= Supplied material =
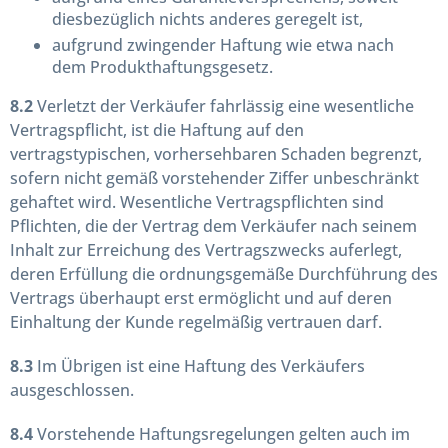
diesbezüglich nichts anderes geregelt ist,
aufgrund zwingender Haftung wie etwa nach
dem Produkthaftungsgesetz.
8.2
Verletzt der Verkäufer fahrlässig eine wesentliche
Vertragspflicht, ist die Haftung auf den
vertragstypischen, vorhersehbaren Schaden begrenzt,
sofern nicht gemäß vorstehender Ziffer unbeschränkt
gehaftet wird. Wesentliche Vertragspflichten sind
Pflichten, die der Vertrag dem Verkäufer nach seinem
Inhalt zur Erreichung des Vertragszwecks auferlegt,
deren Erfüllung die ordnungsgemäße Durchführung des
Vertrags überhaupt erst ermöglicht und auf deren
Einhaltung der Kunde regelmäßig vertrauen darf.
8.3
Im Übrigen ist eine Haftung des Verkäufers
ausgeschlossen.
8.4
Vorstehende Haftungsregelungen gelten auch im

= What you are asked to do =
Count the lines in the data above that contain the word "deren" and state only that number.

= Problem solution =
2